» **ASSIGNMENT**: Please filter the data down to the lines that include the word "Describe" and copy them.

# # # # #

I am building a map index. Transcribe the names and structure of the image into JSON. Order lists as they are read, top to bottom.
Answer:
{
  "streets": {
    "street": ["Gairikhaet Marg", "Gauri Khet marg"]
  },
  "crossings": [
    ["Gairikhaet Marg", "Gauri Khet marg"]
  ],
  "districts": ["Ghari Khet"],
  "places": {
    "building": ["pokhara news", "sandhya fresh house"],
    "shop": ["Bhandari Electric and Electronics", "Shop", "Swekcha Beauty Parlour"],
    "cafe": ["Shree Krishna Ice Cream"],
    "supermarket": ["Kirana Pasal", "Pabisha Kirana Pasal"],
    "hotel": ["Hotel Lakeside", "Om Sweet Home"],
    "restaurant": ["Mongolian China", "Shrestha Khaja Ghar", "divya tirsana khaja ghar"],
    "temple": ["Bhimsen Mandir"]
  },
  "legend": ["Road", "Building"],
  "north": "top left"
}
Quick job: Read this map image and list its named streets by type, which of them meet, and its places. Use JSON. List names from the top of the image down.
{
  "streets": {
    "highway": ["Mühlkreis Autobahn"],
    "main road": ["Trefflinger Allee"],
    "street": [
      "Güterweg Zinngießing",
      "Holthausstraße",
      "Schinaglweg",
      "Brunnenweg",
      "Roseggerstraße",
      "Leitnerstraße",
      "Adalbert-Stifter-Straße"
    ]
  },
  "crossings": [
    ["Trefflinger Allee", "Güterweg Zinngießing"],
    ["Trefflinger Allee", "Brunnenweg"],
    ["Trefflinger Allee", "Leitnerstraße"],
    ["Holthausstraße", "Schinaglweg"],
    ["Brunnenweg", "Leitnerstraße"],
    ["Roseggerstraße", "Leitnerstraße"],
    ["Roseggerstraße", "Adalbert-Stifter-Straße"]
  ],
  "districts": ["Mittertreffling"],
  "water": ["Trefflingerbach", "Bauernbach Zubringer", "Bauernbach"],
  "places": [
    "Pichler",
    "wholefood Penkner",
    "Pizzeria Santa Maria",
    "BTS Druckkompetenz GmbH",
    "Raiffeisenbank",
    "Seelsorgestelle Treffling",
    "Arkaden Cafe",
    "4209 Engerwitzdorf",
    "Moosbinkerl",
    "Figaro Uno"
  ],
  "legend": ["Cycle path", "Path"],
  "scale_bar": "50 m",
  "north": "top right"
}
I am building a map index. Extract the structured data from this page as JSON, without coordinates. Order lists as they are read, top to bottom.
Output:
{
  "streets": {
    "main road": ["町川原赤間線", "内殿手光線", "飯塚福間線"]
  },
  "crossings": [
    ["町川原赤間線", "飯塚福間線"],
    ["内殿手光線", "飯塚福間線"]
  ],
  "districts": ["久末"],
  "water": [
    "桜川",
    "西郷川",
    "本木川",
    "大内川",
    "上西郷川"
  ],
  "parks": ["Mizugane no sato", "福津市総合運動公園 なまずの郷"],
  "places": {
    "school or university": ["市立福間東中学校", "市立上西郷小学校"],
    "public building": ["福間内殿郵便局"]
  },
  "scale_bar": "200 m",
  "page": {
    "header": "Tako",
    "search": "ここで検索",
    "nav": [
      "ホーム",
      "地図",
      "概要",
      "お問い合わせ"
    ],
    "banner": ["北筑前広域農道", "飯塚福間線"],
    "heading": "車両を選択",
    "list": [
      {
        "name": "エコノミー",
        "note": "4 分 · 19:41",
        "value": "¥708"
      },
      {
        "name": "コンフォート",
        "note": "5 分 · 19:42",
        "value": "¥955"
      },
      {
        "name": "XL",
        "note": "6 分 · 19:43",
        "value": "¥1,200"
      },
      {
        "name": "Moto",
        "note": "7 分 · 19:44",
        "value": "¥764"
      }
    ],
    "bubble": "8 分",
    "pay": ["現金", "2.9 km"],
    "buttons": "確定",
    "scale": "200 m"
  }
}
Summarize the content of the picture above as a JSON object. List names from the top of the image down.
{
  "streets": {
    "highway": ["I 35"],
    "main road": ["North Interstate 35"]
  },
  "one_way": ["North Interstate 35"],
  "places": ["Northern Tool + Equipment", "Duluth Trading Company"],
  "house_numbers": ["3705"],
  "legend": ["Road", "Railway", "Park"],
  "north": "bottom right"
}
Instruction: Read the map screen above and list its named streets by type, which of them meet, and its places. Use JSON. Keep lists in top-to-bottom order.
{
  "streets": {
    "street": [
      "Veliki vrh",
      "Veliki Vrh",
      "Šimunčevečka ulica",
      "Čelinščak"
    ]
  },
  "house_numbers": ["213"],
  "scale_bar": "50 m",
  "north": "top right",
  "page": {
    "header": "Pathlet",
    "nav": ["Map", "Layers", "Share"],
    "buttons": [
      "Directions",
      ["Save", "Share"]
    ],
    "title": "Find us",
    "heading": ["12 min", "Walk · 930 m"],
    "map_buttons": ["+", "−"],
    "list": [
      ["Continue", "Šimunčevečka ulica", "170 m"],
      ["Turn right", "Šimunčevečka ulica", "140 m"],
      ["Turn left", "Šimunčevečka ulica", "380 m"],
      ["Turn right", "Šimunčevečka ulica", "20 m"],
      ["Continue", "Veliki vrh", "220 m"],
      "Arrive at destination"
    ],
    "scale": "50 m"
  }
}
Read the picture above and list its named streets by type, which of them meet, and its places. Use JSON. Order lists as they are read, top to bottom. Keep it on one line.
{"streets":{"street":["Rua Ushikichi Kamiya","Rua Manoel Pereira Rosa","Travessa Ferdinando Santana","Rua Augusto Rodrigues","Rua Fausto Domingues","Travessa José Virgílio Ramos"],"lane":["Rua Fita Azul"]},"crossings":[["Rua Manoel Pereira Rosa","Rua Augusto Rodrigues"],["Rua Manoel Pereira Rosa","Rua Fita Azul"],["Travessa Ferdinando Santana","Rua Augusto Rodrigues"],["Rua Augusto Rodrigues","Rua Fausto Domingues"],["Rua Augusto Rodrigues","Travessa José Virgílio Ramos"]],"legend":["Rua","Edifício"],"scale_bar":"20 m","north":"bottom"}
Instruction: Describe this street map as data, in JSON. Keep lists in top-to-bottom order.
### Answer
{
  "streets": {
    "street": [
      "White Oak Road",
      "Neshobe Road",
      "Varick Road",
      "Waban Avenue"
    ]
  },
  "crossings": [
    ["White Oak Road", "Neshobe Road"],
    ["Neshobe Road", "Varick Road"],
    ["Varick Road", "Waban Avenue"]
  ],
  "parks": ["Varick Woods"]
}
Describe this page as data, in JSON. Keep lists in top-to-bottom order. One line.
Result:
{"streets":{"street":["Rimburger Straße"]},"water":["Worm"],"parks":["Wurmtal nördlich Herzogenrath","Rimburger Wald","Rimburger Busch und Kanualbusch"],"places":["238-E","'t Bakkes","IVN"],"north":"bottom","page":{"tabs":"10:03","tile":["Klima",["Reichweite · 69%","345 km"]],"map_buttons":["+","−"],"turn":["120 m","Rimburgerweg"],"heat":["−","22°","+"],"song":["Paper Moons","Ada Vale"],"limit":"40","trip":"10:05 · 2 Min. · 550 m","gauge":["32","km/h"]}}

# # # # #

» **REPLY**:
Instruction: Describe this street map as data, in JSON. Keep lists in top-to-bottom order.
Describe this page as data, in JSON. Keep lists in top-to-bottom order. One line.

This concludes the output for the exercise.